Freeman

ARTICLE

Nationalize the Power Companies?

MARCH 01, 1975 by ARCH BOOTH

Mr. Booth is president of the Chamber of Commerce of the United States. This article is from his Voice of Business column of December 16, 1974.

It’s no news to most people that the nation’s electric utilities are having big problems. The price of imported oil has soared, natural gas is running low, high-sulfur coal can’t be burned, low-sulfur coal can’t be mined, and the coal that is available is getting more expensive fast. Added to all of the above, the nuclear power plants that were supposed to be helping out by now are far behind schedule.

For all of these reasons, the cost of electricity has been going up steeply — and the tempers of consumers have been keeping pace.

The utilities have not caused the bad news, but it is their misfortune to be the bearer of it — in the form of their monthly bills. And some people are reacting much as did those ancient rulers who were inclined to behead a messenger bringing bad news.

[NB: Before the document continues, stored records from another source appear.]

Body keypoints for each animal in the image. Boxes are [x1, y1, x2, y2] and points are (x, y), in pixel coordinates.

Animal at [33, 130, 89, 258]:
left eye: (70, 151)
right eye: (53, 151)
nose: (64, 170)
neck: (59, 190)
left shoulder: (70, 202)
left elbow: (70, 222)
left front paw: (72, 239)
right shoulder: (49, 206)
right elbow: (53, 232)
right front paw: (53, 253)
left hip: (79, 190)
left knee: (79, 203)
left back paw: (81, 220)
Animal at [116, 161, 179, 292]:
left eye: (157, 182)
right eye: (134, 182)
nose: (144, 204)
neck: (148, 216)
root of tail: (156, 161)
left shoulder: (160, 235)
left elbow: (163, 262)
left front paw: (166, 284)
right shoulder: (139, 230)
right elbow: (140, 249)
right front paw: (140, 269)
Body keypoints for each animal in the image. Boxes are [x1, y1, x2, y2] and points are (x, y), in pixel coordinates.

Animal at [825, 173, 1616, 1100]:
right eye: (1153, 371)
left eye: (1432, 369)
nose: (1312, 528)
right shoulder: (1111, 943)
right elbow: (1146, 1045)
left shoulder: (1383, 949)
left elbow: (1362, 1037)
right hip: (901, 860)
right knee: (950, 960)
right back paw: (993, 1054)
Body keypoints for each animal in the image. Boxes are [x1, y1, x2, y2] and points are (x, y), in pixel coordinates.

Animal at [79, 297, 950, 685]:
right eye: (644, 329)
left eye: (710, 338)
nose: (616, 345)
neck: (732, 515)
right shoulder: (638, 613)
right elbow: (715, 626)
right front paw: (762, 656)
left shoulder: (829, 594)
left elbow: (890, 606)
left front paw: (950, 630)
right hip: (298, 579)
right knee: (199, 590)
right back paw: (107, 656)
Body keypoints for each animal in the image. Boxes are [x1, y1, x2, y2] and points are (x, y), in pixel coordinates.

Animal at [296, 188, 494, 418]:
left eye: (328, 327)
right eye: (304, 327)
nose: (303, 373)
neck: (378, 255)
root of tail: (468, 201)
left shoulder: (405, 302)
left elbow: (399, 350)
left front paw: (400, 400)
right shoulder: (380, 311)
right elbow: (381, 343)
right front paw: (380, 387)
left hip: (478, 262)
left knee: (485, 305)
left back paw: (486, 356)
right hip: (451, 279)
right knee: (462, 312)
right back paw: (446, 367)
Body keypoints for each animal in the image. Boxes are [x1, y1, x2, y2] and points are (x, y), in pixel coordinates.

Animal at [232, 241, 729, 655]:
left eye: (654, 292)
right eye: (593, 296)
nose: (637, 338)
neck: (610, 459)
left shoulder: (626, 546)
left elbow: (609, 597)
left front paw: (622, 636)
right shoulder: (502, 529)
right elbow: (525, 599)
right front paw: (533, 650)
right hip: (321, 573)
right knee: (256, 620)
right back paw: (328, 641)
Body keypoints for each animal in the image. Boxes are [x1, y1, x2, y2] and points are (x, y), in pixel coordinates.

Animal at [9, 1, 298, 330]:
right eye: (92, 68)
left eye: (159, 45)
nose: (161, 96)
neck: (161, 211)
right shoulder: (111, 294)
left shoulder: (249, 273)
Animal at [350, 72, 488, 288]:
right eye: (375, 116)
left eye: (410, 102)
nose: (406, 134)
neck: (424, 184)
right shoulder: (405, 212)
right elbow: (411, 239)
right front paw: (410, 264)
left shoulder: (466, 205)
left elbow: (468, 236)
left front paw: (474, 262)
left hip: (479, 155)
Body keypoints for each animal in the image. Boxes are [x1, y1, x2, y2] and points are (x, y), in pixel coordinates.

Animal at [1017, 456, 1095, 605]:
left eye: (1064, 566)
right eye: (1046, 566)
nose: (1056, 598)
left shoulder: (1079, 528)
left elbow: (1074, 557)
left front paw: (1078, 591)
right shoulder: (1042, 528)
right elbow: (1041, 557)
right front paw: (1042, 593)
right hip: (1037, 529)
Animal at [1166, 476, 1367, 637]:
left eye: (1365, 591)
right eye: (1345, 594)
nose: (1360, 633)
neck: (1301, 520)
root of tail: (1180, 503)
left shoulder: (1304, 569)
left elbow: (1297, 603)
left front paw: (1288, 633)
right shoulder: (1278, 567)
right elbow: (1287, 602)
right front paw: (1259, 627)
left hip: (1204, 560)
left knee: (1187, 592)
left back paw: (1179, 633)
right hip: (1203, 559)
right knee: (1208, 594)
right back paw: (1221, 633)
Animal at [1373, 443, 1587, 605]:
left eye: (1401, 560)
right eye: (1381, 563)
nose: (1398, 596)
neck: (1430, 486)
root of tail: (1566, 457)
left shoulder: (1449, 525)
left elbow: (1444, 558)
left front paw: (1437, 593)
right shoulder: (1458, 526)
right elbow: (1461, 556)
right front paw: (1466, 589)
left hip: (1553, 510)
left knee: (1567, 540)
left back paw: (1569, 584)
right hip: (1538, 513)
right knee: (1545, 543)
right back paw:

Predictably, demagogic politicians have seen in this situation an opportunity to enlarge their empires. Cries are being heard for government takeovers of the elec­tric utilities.

 The presumption, of course, is that the government could do a more efficient job of providing power than the private companies.

But could it? The country’s largest electric power system is a Federal agency — the Tennessee Valley Authority. So, before we start nationalizing the private electric industry, it might be advisable to take a look at TVA.

First, TVA priced its electricity low and encouraged all-electric homes — a practice that environmentalists consider a waste of resources when a private company does it. Consequently, TVA serves more all-electric homes than any other electric utility.

Second, TVA let its vital coal reserves get danger­ously low while it waited for the price to come down. The price went up. Now the agency is frantically scrambling to scrape up enough to see it through the winter. And it doesn’t look as if it’ll make it.

TVA has already asked its biggest single customer —The Atomic Energy Commission — to accept a 50 per cent power cut. It was an offer the AEC couldn’t refuse.

TVA also appealed to its other customers to reduce power use by at least 20 per cent. The result was a five per cent reduction.

Now, TVA is talking about a mandatory five per cent power reduction. If that isn’t enough, the next step will be to cut off business and industrial users. After that will come "rotating brownouts," during which one-third of an area’s power will be cut on a rotating basis.

Clearly, government-run utilities are not immune either to management mistakes or to the effects of price increases in the fuel market. Of course, the government does have the ability to use tax revenue to paper over the gap between income and outgo. But that doesn’t really save the consumer money — it just takes it out of another pocket. And, government subsidies disguise the true cost of a product, which invariably leads to waste­ful and inefficient use of scarce resources.

Nationalize the power companies? Well, let’s put it this way: Would you want your electricity to be deliv­ered by the U.S. Postal Service?